The eighth long-player in Amon Amarth's winding discography, Surtur Rising offers ten tracks of fist-raising, peck-flexing, hyper climactic fight anthems led by the fiery lungs of Hegg, searing rhythms and a volatile twin riff assault with a courser, more organic-sounding production to add more depth to their already consuming tone. "A major change for us on this album was the sound and production," comments the frontman. "It was one of the main things we had discussed before going into the studio. We thought we needed to be a bit more aggressive and rougher than the previous two. We wanted a harder, tougher sound and I definitely think we got that."
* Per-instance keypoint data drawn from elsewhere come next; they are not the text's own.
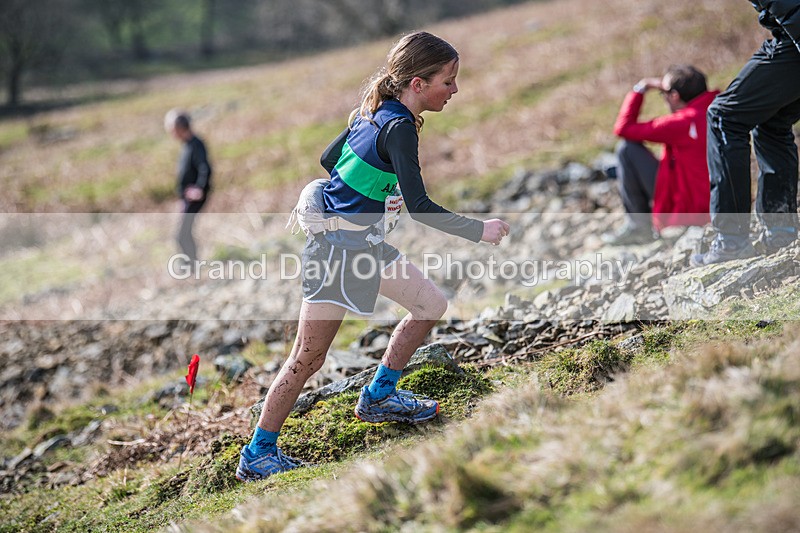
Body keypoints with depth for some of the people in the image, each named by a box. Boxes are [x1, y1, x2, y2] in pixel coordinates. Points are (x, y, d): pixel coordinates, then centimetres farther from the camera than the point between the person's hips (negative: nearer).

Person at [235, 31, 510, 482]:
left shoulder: (376, 112, 6)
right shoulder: (399, 127, -21)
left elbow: (329, 158, 18)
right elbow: (420, 207, -25)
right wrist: (479, 231, -17)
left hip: (367, 242, 10)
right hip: (338, 249, -10)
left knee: (431, 305, 14)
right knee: (309, 359, -3)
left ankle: (379, 397, 25)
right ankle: (257, 455, 7)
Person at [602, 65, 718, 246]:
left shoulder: (683, 122, -19)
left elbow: (623, 127, -10)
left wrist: (640, 88, 1)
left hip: (684, 210, -8)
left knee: (627, 149, -4)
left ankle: (639, 225, 4)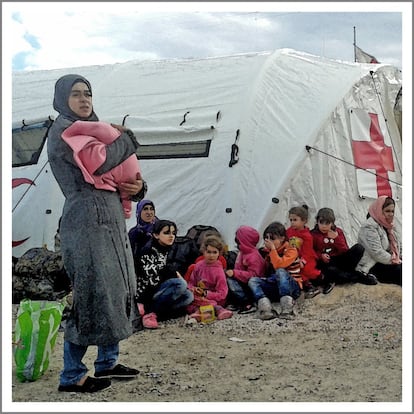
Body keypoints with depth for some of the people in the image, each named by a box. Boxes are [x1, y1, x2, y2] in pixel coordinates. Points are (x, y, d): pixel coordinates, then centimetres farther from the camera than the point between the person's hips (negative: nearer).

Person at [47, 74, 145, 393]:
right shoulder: (63, 130, -5)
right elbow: (98, 163, -20)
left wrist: (137, 186, -2)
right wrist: (126, 138, -3)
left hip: (110, 220, 9)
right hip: (87, 222, -9)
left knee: (116, 290, 12)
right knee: (92, 295, -8)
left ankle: (107, 363, 24)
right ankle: (72, 376, 2)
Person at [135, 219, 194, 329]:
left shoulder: (165, 251, 14)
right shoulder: (148, 252, -12)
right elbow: (152, 279, -21)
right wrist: (175, 274, -11)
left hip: (157, 292, 8)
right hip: (145, 294, -8)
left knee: (188, 296, -7)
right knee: (181, 284, -24)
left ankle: (154, 312, -14)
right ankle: (149, 311, -20)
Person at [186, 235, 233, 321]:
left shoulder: (219, 271, -10)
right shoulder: (198, 265, 4)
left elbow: (222, 293, -13)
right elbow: (191, 282, 12)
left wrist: (206, 294, -22)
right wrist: (193, 289, -12)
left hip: (213, 299, -5)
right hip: (197, 296, 5)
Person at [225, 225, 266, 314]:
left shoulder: (254, 257, -20)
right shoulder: (242, 253, 11)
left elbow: (252, 275, -28)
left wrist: (234, 273, -30)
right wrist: (231, 271, 3)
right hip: (243, 282, 10)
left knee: (230, 281, -27)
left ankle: (248, 304, -21)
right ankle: (237, 303, -1)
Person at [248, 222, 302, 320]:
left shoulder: (291, 250, -7)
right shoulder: (268, 251, 13)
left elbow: (278, 266, -24)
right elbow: (264, 272, 14)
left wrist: (273, 249, -17)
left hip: (292, 288, -6)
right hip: (275, 287, 6)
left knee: (280, 272, -34)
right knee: (252, 280, -15)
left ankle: (287, 307, -42)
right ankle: (265, 307, -40)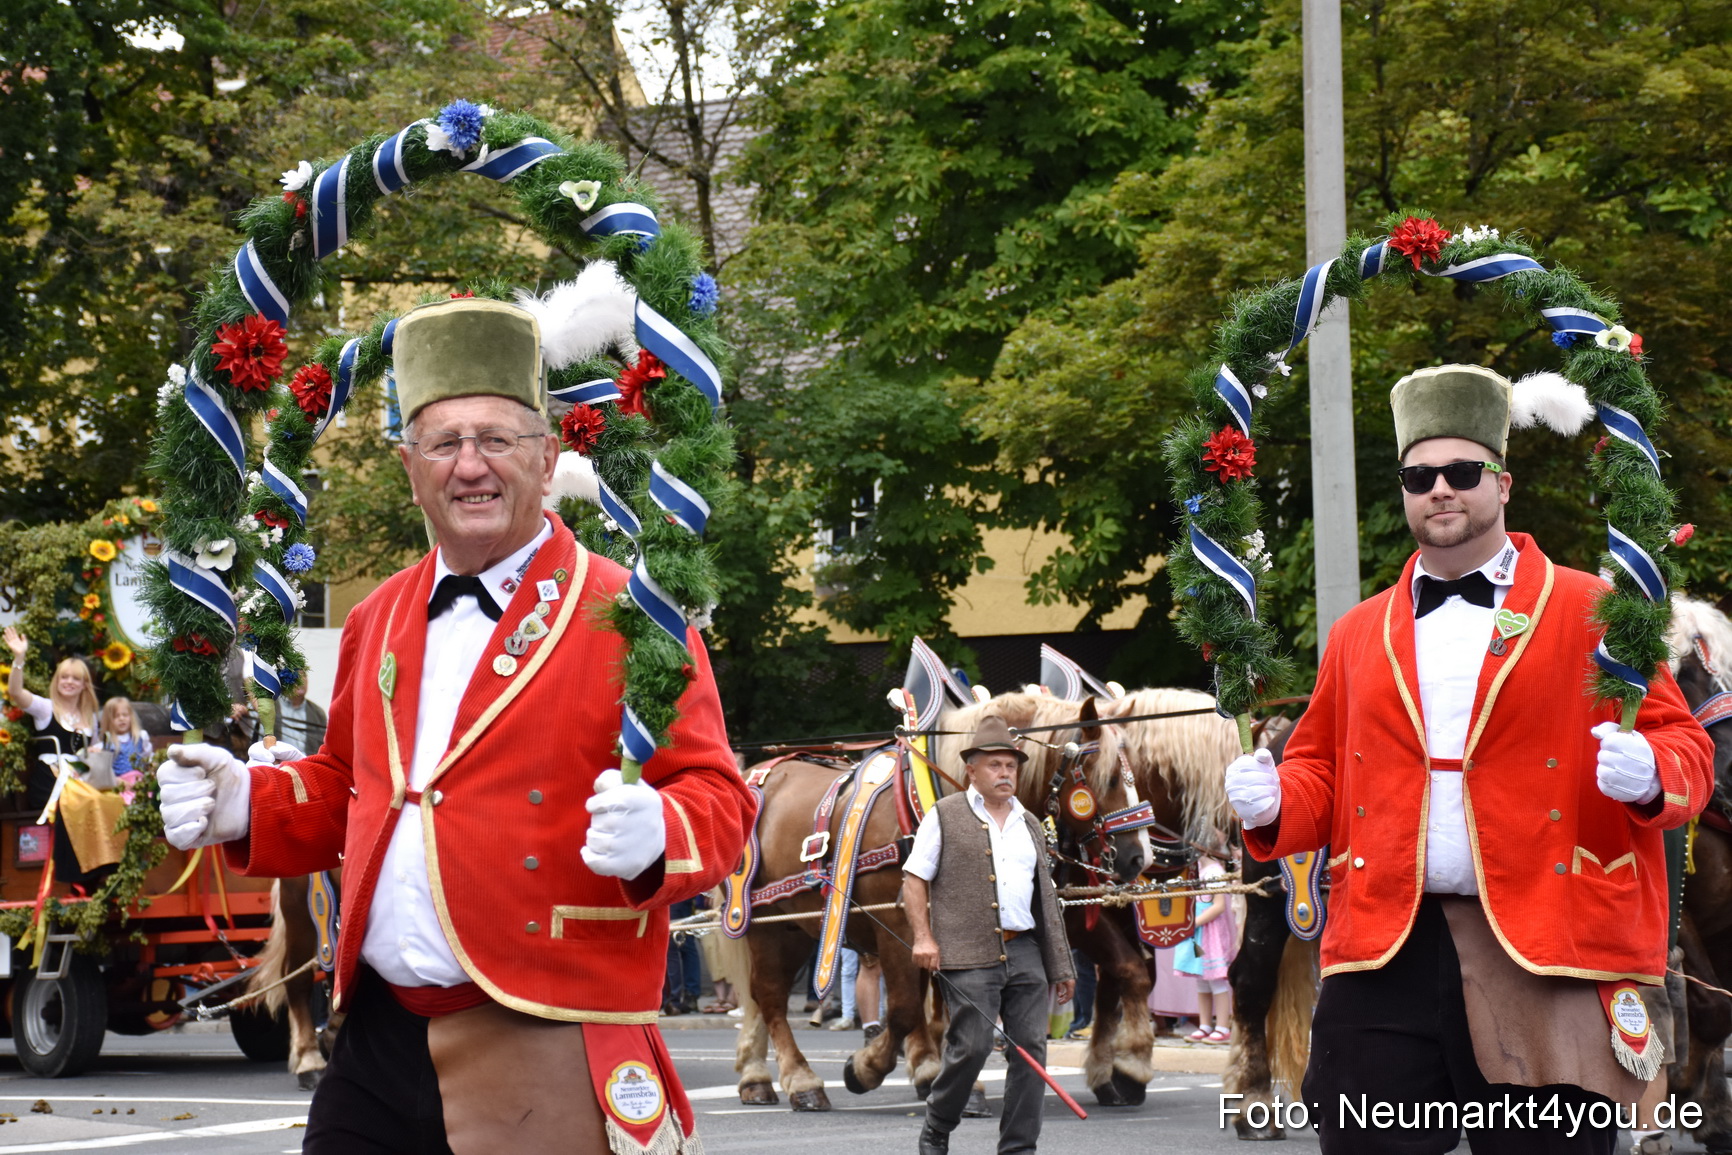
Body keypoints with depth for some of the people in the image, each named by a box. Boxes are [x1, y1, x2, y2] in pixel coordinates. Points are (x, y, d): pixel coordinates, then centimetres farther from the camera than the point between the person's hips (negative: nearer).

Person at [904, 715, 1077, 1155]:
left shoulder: (1029, 825, 19)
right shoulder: (945, 815, 4)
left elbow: (1046, 899, 20)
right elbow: (914, 879, 2)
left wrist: (1061, 967, 17)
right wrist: (923, 936, -12)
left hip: (1024, 952, 5)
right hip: (967, 955, -5)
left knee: (1031, 1047, 0)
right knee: (971, 1045, -9)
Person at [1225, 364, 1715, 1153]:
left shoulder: (1592, 613, 7)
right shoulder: (1358, 634, 18)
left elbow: (1683, 747, 5)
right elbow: (1324, 771, 21)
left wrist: (1650, 772, -18)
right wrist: (1274, 802, -1)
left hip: (1545, 958, -3)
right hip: (1385, 949, 3)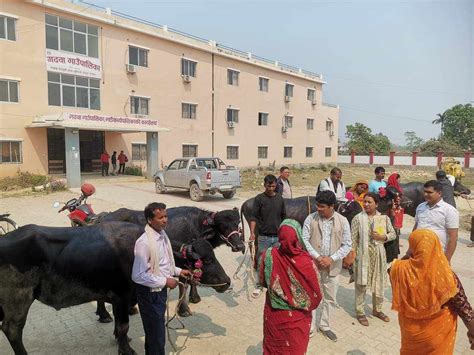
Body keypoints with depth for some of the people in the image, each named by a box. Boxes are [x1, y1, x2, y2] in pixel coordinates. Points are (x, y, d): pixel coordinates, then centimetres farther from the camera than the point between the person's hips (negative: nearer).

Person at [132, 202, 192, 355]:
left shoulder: (162, 234, 0)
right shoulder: (144, 242, -27)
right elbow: (138, 276, -25)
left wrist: (177, 271, 3)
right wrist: (165, 281, -20)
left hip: (160, 291, 8)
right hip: (150, 293, -8)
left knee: (153, 331, 25)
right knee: (156, 336, 7)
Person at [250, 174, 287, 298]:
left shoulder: (280, 199, 4)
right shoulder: (259, 198, -6)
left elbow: (284, 217, 12)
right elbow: (254, 217, -7)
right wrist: (252, 232, -17)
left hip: (278, 236, 3)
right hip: (263, 236, -3)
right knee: (261, 262, 3)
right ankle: (259, 286, 16)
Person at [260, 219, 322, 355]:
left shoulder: (269, 255, -20)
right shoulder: (306, 261, -26)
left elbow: (263, 282, -4)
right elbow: (316, 295, -14)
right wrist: (308, 307, 6)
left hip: (273, 315, 2)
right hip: (296, 318, -2)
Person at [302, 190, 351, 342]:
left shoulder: (342, 221, -6)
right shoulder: (310, 219, -8)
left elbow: (347, 244, -4)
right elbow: (304, 240, -8)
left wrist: (332, 258, -15)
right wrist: (317, 257, -17)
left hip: (333, 266, 2)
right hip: (313, 265, -1)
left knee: (330, 298, 15)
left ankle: (324, 325, 36)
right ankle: (309, 327, 26)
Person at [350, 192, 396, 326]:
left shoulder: (384, 218, -1)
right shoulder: (358, 218, -9)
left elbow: (393, 234, 8)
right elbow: (353, 239, -6)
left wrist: (383, 237, -12)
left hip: (379, 254, 3)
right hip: (363, 255, -3)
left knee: (379, 283, 16)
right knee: (361, 284, 5)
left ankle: (377, 310, 36)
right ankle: (360, 312, 20)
Each track writhes under the weight of its own valiant heaviness with the band's signature Viking themes pulling it all together. From the first world war between the two clans of gods in "War Of The Gods" to the return of Loke, the god of treachery, in "Töck's Taunt - Loke's Treachery Part II," (Loke first appeared on 2006's With Oden On Our Side studio offering in "Hermod's Ride To Hel - Lokes Treachery, Part 1"), Amon Amarth manage to keep the Norse gods glued to their headphones for 48 minutes. "We basically deal with Loke's actual deceit on 'Loke's Treachery Part II.' When he totally told the gods to go fuck off," laughs Johan. "Then there's the title track which talks about Surtur and his fight against Frej [the ruler of peace and fertility and the son of the sea god Njörd] at the end of the world," he continues. "It's told from the perspective of Surtur himself. Then we did something kind of cool and have 'The Last Stand Of Frej,' which is derived from the same Norse myth but told from a totally different perspective. I thought that was pretty cool to do… to have that kind of mirror effect."
"Hopefully we can take some new steps in our career and reach another level as a band," Hegg notes thoughtfully. "We want to play places we haven't played yet and reach a wider audience without sacrificing what it is we do best. We've always mainly made music for ourselves so as long as we like it, it's ok. Of course it's better if other people like it too."